You can look at the first 6 rows (`head`), the last 6 rows (`tail`), the structure (`str`), and/or the dimensions (`dim`) of the dataset.

1. How many unique regions are there in total? Name 5 of the different regions that are included in this dataset.

2. How many cars are manufactured in 2011 or afterwards, i.e., they are made in 2011 or newer?

3. In what year was the oldest model manufactured? In what year was the most recent model manufactured? In which year were the most cars manufactured?

To sort and order a single vector you can use this code:

``head(myDF\$year[order(myDF\$year)])``

You can also use the `sort` function, as demonstrated in earlier projects.

Items to submit
• Code used to solve this problem.

• Output from running the code.

• Answers to the 3 questions above.

### TWO

1. Create a new column in your data.frame that is labeled `newflag` which indicates if the vehicle for sale has been labeled as `like new`. In other words, the column `newflag` should be `TRUE` if the vehicle on that row is `like new`, and `FALSE` otherwise.

2. Create a new column called `pricecategory` that is

1. `cheap` for vehicles less than or equal to \$1,500

2. `average` for vehicles strictly more than \$1,500 but less than or equal to \$10,000

3. `expensive` for vehicles strictly more than \$10,000

3. How many cars are there in each of these three `pricecategories` ?

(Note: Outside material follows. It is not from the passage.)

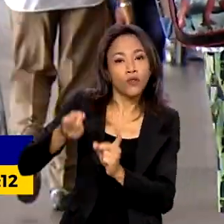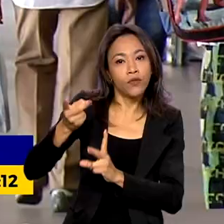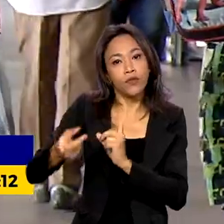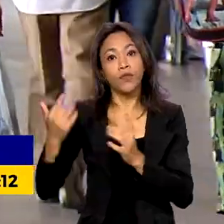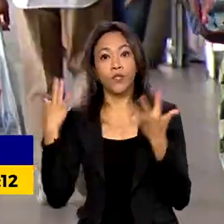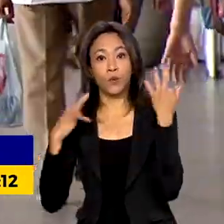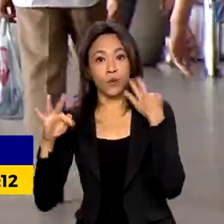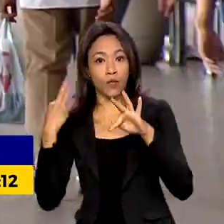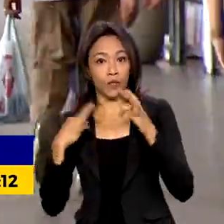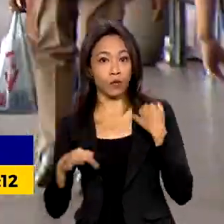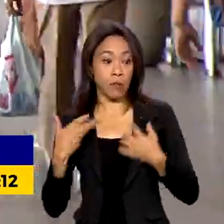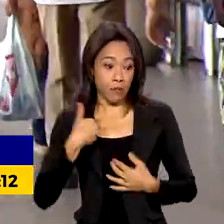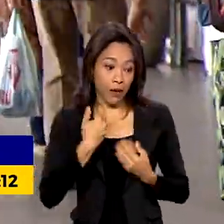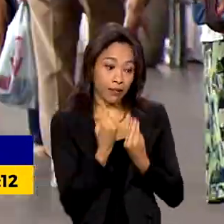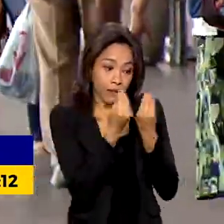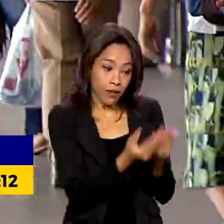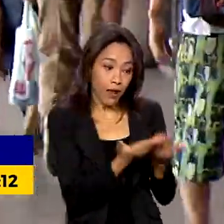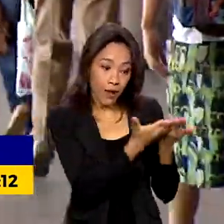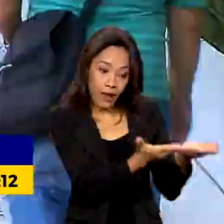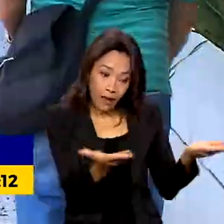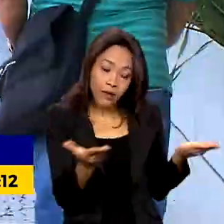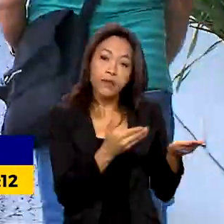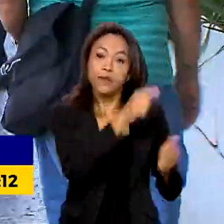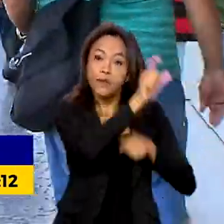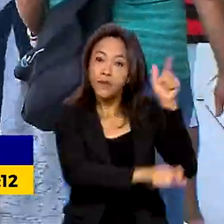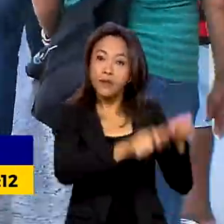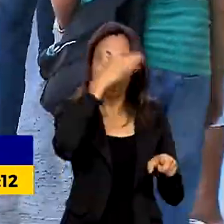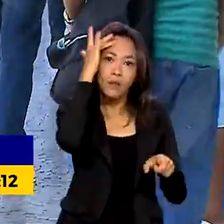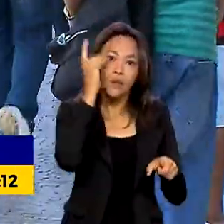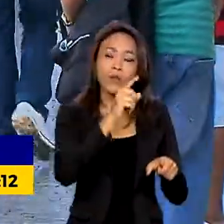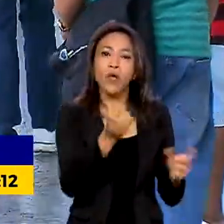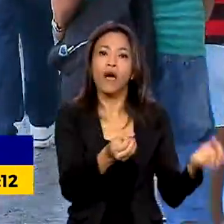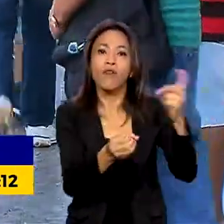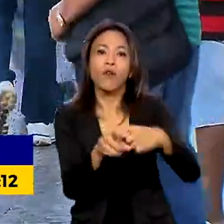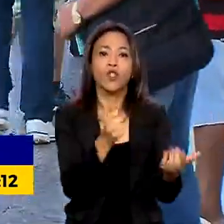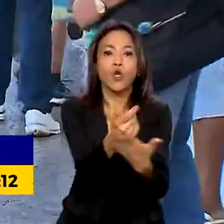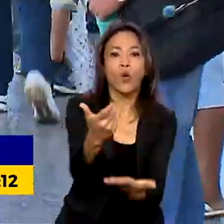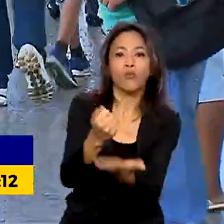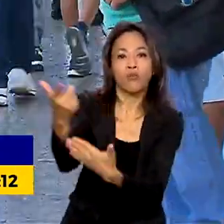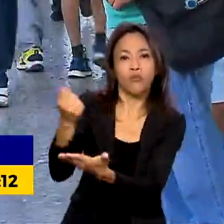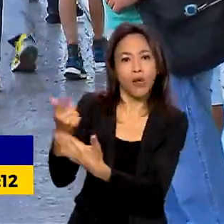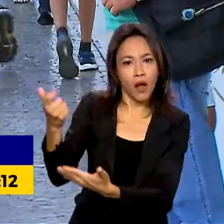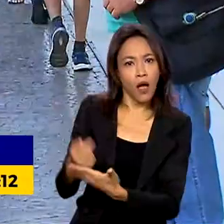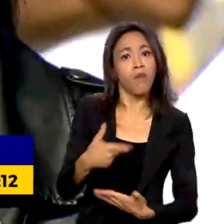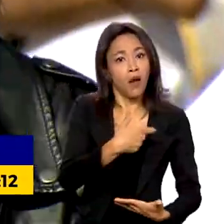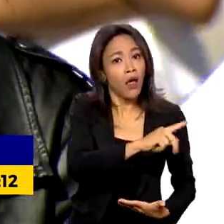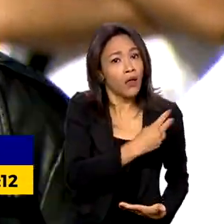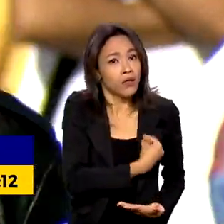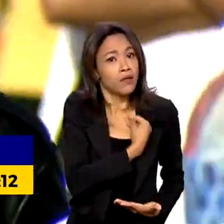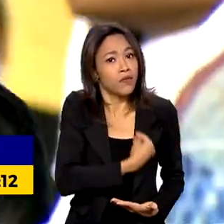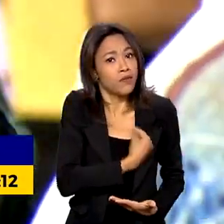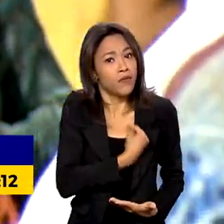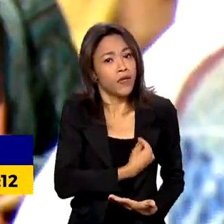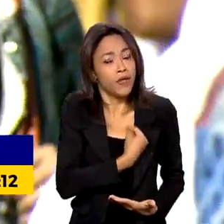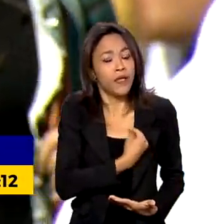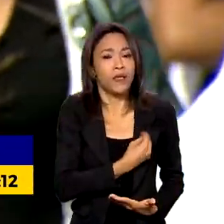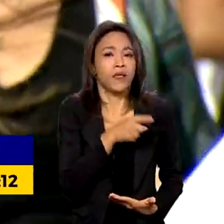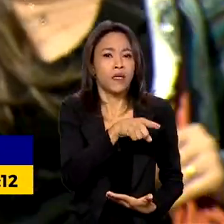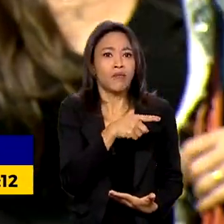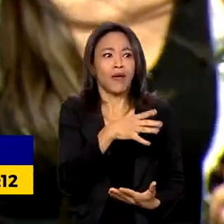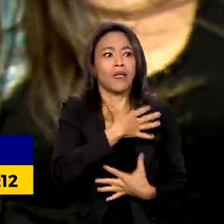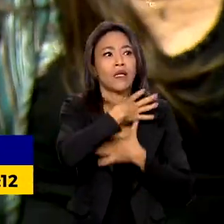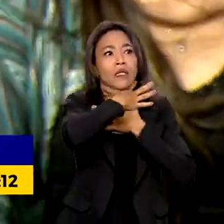devolver a essas pessoas o poder de compra e garantir condições mínimas para a sobrevivência, em caso de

Remember to consider any 0 values and or `NA` values

Items to submit
• Code used to solve this problem.

• Output from running the code.

• The answer to the questions above.

### THREE

vectoriztion

Most of R’s functions are vectorized, which means that the function will be applied to all elements of a vector, without needing to loop through the elements one at a time. The most common way to access individual elements is by using the `[]` symbol for indexing.

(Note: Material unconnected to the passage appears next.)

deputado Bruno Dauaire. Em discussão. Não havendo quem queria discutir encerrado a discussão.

1. Using the `table()` function, and the column `myDF\$newflag`, identify how many vehicles are `like new` and how many vehicles are not `like new`.

2. Now using the `cut` function and appropriate `breaks`, create a new column called `newpricecategory`. Verify that this column is identical to the previously created `pricecategory` column, created in question TWO.

3. Make another column called `odometerage`, which has values `new` or `middle age` or `old`, according to whether the odometer is (respectively): less than or equal to 50000; strictly greater than 50000 and less than or equal to 100000; or strictly greater than 100000. How many cars are in each of these categories?

``cut(myvector, breaks = c(10,50,200) , labels = c(a,b,c))``
Items to submit
• Code used to solve this problem.

• Output from running the code.

• The answer to the questions above.

#### FOUR

Preparing for Mapping

1. Extract all of the data for `indianapolis` into a `data.frame` called `myIndy`

2. Identify the most popular region from `myDF`, and extract all of the data from that region into a `data.frame` called `popularRegion`.

3. Create a third `data.frame` with the data from a region of your choice

Items to submit
• Code used to solve this problem.

• Output from running the code.

• The answer to the questions above.

#### FIVE

Mapping

Using the R package `leaflet`, make 3 maps of the USA, namely, one map for the data in each of the `data.frames` from question FOUR.

Items to submit
• Code used to solve this problem.

• Output from running the code.

• The answers to the 3 questions above.

 Please make sure to double check that your submission is complete, and contains all of your code and output before submitting. If you are on a spotty internet connection, it is recommended to download your submission after submitting it to make sure what you think you submitted, was what you actually submitted. In addition, please review our submission guidelines before submitting your project.